## SUPPLIED TEXT:
══════════════════════════════
Exponent Laws - Part II## I love the fact that you have

## Thanks! We're adding

Thanks! I'm adding questions every day.

## Hi Brent.

I am confused on your answer to this question

https://gmatclub.com/forum/if-5-13-9-7-3-15-x-what-is-the-value-of-x-219722.html

We can answer this question by keeping track of the 5's only.

Given: (5^13)(9^7)=3(15^x)

Rewrite as: (5^13)(9^7)=3(5^x)(3^x)

So, it must be true that (5^13) = (5^x)

So, x = 13

## Question link: https:/

Question link: https://gmatclub.com/forum/if-5-13-9-7-3-15-x-what-is-the-value-of-x-219...

Good question.

When I get to (5^13)(9^7)=3(5^x)(3^x), I can see that, if I were to write the LEFT side of this equation as the product of 5's and 9's, I'd have THIRTEEN 5's and SEVEN 9's.

Likewise, I were to write the RIGHT side as the product of 5's and 3's, I'd have x 5's and (x+1) 3's.

Since the left side EQUALS the right sides, it must be the case that we have the same number of 5's on each side.

In other words, it must be true that x = 13

Does that help?

Cheers,

Brent

## Hey Brent,

I am trying to solve the following question:

If (1/5)^m * (1/4)^18 = 1/(2(10))^35 , then m =

17

18

34

35

36.
══════════════════════════════
## WORK TASK:
Copy the stretch of the exponent-laws thread from "When I get to" through "and (x+1) 3's.", changing "product" to "result" each time it occurs.

## EXTRACTED INFORMATION:
══════════════════════════════
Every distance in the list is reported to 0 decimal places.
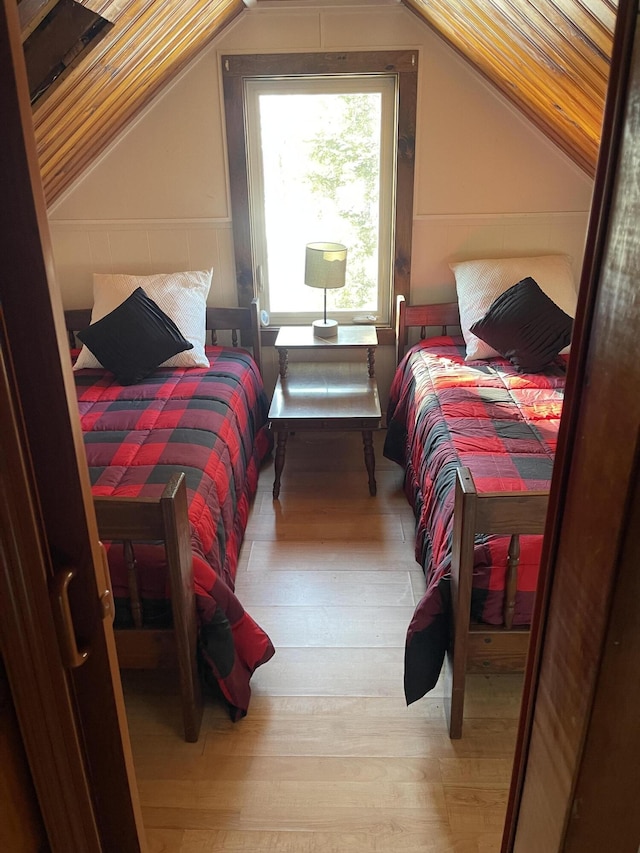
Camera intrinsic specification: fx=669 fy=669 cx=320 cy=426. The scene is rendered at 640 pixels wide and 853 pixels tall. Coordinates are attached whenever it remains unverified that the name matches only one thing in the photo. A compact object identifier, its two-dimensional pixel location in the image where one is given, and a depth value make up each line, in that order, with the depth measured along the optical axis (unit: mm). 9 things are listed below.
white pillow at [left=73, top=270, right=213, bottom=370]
══════════════════════════════
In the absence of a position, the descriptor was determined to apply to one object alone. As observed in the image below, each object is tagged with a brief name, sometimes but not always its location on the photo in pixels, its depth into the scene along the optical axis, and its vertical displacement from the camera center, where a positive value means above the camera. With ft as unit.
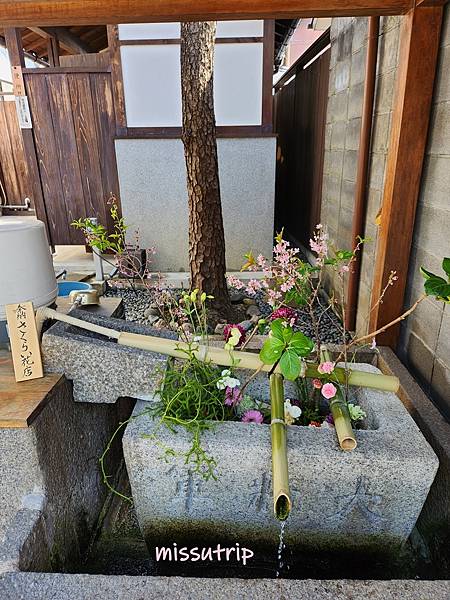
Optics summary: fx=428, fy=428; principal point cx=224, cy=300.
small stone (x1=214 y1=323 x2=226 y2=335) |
══════════════════════════════
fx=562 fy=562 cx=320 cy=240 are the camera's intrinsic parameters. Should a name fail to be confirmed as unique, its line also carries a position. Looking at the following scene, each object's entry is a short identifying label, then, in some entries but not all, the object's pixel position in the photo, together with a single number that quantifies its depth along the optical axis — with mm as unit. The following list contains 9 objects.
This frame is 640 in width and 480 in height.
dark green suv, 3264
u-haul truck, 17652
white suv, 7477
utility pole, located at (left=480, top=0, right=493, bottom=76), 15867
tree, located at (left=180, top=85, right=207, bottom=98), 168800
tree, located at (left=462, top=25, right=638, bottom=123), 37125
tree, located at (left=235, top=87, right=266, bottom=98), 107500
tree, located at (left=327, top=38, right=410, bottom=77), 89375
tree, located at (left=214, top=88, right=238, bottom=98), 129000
══════════════════════════════
## RESPONSE:
When I get to (5^13)(9^7)=3(5^x)(3^x), I can see that, if I were to write the LEFT side of this equation as the result of 5's and 9's, I'd have THIRTEEN 5's and SEVEN 9's.

Likewise, I were to write the RIGHT side as the result of 5's and 3's, I'd have x 5's and (x+1) 3's.